======== Fragmento del documento

Cuando se vio en el helicóptero sobrevolando la jungla se prometió a sí misma que no daría a conocer «los detalles sórdidos» de su cautiverio. Cuando se le pregunta, la voz se le quiebra y reconoce haber sufrido «torturas, vejaciones y humillaciones».
Esconde los detalles, pero pone los pelos de punta oírla decir que «no era un tratamiento para un ser humano? ni para una planta».
Durante tres años la mantuvieron encadenada «todo el tiempo, 24 horas sobre 24 horas» para evitar que intentara una nueva evasión tras sus cinco tentativas. Las marcas en el cuello, en las muñecas y en los tobillos lo atestiguan.
«Es terrible decirlo, pero cuando a uno la tratan como a un perro, acaba por comportarse como tal». La salvaron la religión y las noticias que le llegaban de su familia a través de la radio internacional. También alejaron de su mente la idea de quitarse la vida. «La muerte es la compañera más fiel de un rehén. La tentación del suicidio, cotidiana».

================
======== Datos sin procesar

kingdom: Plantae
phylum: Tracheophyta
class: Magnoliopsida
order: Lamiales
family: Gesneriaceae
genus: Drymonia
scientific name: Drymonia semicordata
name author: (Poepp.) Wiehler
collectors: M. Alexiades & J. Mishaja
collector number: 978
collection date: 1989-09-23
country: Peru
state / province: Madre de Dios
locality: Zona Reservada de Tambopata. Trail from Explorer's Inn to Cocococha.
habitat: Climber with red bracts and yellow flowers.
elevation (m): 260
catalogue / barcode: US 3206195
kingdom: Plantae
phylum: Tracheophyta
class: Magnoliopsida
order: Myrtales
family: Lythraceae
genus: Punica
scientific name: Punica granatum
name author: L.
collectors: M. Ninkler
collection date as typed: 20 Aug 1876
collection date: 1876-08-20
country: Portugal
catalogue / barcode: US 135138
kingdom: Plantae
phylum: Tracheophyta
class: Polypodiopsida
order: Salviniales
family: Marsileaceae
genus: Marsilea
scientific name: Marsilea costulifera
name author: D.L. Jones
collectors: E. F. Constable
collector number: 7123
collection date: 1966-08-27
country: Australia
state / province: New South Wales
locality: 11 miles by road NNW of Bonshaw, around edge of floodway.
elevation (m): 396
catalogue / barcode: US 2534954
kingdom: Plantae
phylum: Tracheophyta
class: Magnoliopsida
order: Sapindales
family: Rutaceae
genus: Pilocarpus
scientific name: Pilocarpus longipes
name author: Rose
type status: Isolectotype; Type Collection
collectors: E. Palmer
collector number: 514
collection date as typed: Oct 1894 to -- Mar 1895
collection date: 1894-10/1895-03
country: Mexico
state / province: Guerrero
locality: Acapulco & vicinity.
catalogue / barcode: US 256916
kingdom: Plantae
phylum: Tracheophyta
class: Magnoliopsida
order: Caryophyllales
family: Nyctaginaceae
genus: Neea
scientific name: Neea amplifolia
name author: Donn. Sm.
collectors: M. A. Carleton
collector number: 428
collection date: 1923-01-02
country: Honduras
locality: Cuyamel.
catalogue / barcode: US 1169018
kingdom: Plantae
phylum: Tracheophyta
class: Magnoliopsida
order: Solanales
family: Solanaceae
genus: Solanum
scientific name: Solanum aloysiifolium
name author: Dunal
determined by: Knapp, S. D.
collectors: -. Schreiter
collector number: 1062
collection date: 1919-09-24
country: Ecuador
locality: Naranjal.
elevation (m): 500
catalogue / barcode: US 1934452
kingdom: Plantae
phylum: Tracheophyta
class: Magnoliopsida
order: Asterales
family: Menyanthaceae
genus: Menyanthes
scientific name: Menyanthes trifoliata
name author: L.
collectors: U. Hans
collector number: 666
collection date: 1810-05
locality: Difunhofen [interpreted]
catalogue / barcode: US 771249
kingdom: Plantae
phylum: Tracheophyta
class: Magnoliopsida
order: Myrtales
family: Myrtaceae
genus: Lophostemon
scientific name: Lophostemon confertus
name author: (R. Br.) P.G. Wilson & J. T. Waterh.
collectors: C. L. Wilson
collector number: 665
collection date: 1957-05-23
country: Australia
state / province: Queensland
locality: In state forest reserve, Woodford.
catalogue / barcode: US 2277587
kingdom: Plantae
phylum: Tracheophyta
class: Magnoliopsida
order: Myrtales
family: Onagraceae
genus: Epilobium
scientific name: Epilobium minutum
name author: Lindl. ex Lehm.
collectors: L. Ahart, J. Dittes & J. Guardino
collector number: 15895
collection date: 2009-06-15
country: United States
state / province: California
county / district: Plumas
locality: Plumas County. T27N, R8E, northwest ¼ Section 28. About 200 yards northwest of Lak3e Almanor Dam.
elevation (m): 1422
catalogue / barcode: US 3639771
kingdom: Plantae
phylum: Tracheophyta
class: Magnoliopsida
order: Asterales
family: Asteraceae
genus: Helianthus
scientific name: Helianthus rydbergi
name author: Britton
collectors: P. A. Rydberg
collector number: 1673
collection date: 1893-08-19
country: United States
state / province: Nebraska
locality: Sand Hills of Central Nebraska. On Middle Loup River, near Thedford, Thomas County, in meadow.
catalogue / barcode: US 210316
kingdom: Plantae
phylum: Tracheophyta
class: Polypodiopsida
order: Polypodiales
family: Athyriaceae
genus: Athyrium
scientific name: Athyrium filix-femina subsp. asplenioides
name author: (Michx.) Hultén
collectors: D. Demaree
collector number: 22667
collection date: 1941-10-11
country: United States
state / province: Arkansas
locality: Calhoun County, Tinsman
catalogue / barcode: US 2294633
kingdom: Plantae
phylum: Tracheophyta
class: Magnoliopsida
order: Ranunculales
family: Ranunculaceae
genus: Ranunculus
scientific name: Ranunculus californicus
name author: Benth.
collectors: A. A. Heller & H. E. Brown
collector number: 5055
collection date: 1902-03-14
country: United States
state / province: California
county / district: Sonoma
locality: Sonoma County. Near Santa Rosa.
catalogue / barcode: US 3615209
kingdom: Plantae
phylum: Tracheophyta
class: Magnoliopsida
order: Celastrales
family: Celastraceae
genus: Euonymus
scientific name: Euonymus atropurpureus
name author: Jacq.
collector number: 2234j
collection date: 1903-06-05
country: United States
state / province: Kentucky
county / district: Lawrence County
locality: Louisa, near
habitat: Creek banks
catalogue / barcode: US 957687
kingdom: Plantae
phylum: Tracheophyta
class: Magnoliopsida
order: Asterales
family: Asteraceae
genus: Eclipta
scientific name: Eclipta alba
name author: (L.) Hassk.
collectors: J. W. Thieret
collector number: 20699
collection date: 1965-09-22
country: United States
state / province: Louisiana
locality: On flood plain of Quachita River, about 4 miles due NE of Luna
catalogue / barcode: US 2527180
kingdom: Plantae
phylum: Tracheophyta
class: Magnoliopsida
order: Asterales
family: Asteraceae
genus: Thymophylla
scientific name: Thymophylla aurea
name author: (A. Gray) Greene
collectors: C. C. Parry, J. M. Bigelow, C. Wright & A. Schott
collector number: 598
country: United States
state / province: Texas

================

Consigna:
Según el fragmento del documento, ¿durante cuánto tiempo la mantuvieron encadenada?

Ejercicio resuelto:
Durante tres años, «todo el tiempo, 24 horas sobre 24 horas».